2) Obama has said consistently that ALL government agencies will see cuts, but the military budget is the biggest so that has to be one of the first to be addressed.
3) The United States spends more than the next 40+ countries combined in defense spending. How that’s tolerated by our taxpayers is beyond me, but I’d imagine they’d like a little of that money back at a time like this, wouldn’t you?
But to the broader point of this post, I think it would be refreshing to see these cuts being characterized as something other than an ideological win for the Dems. Cutting back right now makes sense because our current budgets aren’t sustainable.
In other words, if McCain had won the election and was proposing these cuts, what would this post say? Would you call Republican voters gullible? Would you tell people to contact their congressional reps or senators?
Well yes, exactly. Plus, remember that the declared budget doesn't include supplementary amounts for Iraq and Afghanistan or the defense spending spread around other departments like Energy (nukes), veteran care and Homeland Security. Add it all up and its closer to $1 trillion, or well over half of all government spending.

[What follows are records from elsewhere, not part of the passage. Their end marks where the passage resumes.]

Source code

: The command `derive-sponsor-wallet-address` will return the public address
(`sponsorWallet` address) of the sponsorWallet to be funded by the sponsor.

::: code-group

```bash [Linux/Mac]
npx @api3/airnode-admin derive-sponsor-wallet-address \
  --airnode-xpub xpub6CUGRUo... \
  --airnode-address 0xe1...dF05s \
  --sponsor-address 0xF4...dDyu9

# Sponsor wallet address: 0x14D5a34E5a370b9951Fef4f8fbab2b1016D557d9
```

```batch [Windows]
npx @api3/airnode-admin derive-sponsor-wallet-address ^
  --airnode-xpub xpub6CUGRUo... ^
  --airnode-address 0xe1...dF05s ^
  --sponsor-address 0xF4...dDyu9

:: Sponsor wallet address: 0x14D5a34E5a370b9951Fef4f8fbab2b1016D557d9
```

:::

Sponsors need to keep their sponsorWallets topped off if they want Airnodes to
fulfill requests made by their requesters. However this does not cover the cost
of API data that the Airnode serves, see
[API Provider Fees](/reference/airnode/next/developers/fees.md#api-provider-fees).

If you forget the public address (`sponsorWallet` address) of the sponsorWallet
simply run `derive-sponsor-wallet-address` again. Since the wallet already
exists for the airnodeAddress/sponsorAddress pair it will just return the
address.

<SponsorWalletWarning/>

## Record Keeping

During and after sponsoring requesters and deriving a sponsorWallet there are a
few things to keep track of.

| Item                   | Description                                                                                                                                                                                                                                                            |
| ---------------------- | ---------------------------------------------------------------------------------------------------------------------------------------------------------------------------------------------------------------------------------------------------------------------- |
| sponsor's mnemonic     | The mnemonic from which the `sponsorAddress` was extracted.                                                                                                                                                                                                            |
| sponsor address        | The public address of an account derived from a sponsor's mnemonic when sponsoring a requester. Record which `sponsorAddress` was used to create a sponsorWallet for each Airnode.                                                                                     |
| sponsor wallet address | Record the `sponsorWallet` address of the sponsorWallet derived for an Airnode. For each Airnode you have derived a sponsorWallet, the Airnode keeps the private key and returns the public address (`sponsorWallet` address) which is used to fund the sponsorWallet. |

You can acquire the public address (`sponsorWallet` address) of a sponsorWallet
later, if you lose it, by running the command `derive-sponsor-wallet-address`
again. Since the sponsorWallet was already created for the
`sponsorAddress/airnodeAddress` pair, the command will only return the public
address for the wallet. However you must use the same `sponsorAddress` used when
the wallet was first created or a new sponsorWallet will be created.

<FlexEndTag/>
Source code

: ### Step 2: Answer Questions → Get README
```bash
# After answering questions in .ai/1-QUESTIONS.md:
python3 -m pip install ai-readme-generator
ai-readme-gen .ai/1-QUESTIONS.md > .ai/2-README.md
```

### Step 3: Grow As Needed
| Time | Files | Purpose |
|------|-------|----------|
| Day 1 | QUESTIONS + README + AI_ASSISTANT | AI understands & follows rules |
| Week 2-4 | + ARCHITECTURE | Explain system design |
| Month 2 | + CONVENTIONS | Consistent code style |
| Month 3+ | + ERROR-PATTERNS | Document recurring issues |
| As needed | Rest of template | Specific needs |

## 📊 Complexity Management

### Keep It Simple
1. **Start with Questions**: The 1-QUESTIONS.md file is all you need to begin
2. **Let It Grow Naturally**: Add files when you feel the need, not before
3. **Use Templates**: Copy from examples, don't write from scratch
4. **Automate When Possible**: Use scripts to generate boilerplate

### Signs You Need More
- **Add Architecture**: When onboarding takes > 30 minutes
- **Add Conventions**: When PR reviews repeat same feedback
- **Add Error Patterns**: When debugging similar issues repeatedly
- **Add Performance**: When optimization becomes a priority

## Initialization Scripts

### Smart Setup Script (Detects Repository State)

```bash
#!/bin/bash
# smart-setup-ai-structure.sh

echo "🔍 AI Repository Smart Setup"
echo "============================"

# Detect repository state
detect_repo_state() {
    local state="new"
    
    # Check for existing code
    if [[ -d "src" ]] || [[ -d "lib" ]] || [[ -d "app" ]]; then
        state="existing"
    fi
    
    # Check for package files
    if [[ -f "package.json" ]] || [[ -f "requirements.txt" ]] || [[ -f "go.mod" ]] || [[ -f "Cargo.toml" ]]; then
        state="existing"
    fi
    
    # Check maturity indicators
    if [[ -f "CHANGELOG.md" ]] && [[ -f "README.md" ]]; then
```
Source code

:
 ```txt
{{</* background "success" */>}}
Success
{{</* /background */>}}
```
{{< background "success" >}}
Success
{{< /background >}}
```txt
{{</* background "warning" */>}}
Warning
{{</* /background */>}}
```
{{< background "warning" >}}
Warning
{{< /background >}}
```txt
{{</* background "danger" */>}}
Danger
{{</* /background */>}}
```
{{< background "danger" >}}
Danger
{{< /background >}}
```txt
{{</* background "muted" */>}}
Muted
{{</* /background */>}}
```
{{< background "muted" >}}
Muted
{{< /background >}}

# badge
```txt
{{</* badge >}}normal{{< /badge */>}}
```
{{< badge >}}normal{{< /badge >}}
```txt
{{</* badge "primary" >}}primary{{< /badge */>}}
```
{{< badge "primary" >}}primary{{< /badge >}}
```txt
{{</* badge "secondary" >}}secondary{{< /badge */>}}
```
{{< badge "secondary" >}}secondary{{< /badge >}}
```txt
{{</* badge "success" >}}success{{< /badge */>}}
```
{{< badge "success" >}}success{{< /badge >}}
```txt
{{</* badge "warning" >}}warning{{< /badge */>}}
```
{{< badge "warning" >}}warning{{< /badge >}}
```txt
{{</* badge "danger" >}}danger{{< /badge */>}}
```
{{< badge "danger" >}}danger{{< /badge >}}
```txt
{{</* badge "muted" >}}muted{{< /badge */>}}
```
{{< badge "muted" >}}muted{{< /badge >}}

And no, defense spending is not good stimulus spending unless you work for a neocon think-tank. If it were, increased spending since 9/11 - almost a trillion a year - would have had a far more noticeable effect on GDP. Lets face it, we've had tax cuts for the rich and defense spending out the wazoo. If they were effective as stimuli to rescue the nation from depression, the economy wouldn't be in this state to begin with.




























Well I think the reason the spending hasn't helped the economy at large is because it was never meant to. When one looks at the current economic situation it's obvious that this whole 'war on terror' nonsense is just a cleverly concocted sham designed to drain public funds into the hands of a very few, very rich men. Some might even call it conscienceless, fascist, or totalitarian, and in my opinion their dead on.
Posted by: Brent | January 31, 2009 at 10:27 PM
Posted by: Russ Wellen | February 01, 2009 at 01:44 AM
I wonder if we are ever going to get to the point where a majority of Americans recognize that the Pentagon's "budget" functions mostly as a welfare/make-work program for the small cadre of special interests otherwise known as defense contractors. They produce a bunch of crap that serves no public utility whatsoever, except to heat up the fevered minds of trough-sloppers like Lockheed Martin and the Heritage Foundation. In fact, Dod activities -- apart from the obvious detriment they cause populations abroad -- are the most polluting on the planet. The Pentagon is the single biggest user of oil in the world, and have little or no concern about consumption.
Despite the near-zero public utility created by DoD spending, and the profligate nature of it, it is still beyond the pale for some to see anyone propose trimming back this shockingly wasteful enterprise.
Posted by: anderson | February 03, 2009 at 02:48 PM
I'm glad I'm not depending on you folks to defend me. When we have a defense department that is defending half the free world don't be surprised that it costs a chunk of change. So when they come for you, maybe we should just let you fend for yourself.
As for the economic condition. Go study. Toxic assets from too many unqualified people getting loans. Credit lock up because of toxic assets. Economic stall from credit lock-up. Spending anywhere isn't going to help until the toxic assets are sequestered. Once they ARE sequestered then spending on defense is as good as any other stateside industry.